Carry on the passage about post-transplant immunosuppression from where it stops, keeping its style.

Document extract
▼
The results of these studies raise several considerations regarding immunosuppression withdrawal, namely that only a small, selected portion of patients in these studies were found to be immunotolerant, and the long-term benefits remain uncertain. Moreover, the search for tools capable of predicting which patients may develop immunotolerance is crucial in identifying the small subset of patients who could benefit from a reduction or discontinuation of immunosuppressive therapy. Further studies will be needed to identify ideal markers and timing of immunosuppression withdrawal.

7. Unconventional Strategies in Post-Transplant Immunosuppression

Although the exact mechanisms by which the immune system interacts with the LT remain incompletely understood, the past 15 years have witnessed the discovery and development of novel immunosuppressive molecules that could improve long-term outcomes for LT patients.

7.1. Costimulatory Blockade Agents

Costimulation represents a crucial step in the activation of an antigen-specific immune response, and its inhibition could theoretically lead to clinical operational tolerance. The first study in the context of LT was conducted in the late 1990s using an anti-CD2 monoclonal antibody [190]; in this context, the authors concluded that the incidence of moderate-to-severe rejection was lower in the experimental group compared to the group receiving TAC [190].
▲
Dataset extract
▼
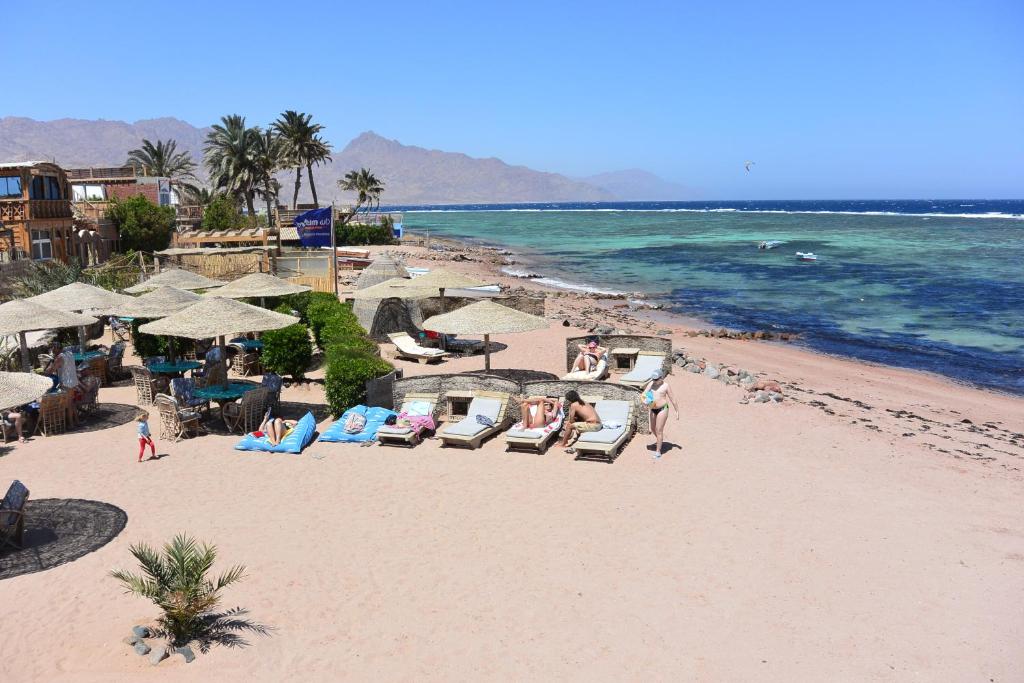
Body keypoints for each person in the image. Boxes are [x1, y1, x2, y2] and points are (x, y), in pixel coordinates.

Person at [642, 370, 678, 457]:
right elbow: (644, 393)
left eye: (656, 379)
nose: (654, 381)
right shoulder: (651, 384)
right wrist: (645, 402)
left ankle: (658, 451)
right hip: (653, 409)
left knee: (659, 430)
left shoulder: (666, 386)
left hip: (663, 409)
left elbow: (672, 398)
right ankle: (660, 439)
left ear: (661, 378)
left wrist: (677, 411)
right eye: (653, 379)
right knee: (653, 428)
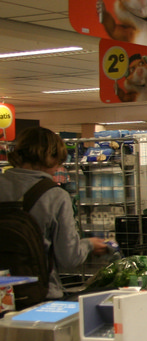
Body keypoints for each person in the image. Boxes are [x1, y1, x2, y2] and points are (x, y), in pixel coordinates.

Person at [0, 127, 109, 298]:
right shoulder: (55, 196)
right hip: (39, 294)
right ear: (49, 157)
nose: (58, 168)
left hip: (3, 295)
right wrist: (89, 245)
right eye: (58, 162)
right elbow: (69, 258)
▲
Response area
Currently, there are two clinical studies involving Siplizumab, an anti-CD2 monoclonal antibody capable of inducing antibody-dependent cell-mediated cytotoxicity among NK cells [NCT06019507, NCT06455280].
Another drug capable of blocking costimulation is belatacept. This is a fusion protein composed of an FC fragment of a human immunoglobulin associated with an extracellular domain of the Cytotoxic T-Lymphocyte Antigen 4 (CTLA-4, also known as CD152) molecule, a receptor expressed on CD4+ and CD8+ T lymphocytes. It can bind to CD80 and CD86 on APCs, resulting in a significant reduction in the activity of effector lymphocytes and Tregs [191,192]. It is currently approved for kidney transplantation with the aim of reducing the dosage of CNIs during the maintenance phase [193]. In LT, the results are limited to a single phase 2 study, which showed disappointing outcomes. In fact, the graft survival at one year was lower compared to the group receiving TAC and MMF. The arm with more intensive belatacept therapy demonstrated higher mortality, often leading to early treatment discontinuation due to a greater number of graft losses [194]. Some case reports and case series on the use of belatacept in LT patients experiencing rejection or in patients with combined kidney and LT have reported the resolution of rejection in specific contexts or the reduction of CNI dosage with relatively few side effects [194,195].
The blockade of the interaction between CD40 and CD40L is another mechanism under investigation; notably, two monoclonal drugs, bleselumab and iscalimab, have already been evaluated in clinical research [192]. However, only iscalimab has been studied in LT patients in a phase 2 RCT. Nonetheless, the study was terminated due to the less favorable efficacy of iscalimab (CFZ533) in LT patients compared to TAC[NCT03781414].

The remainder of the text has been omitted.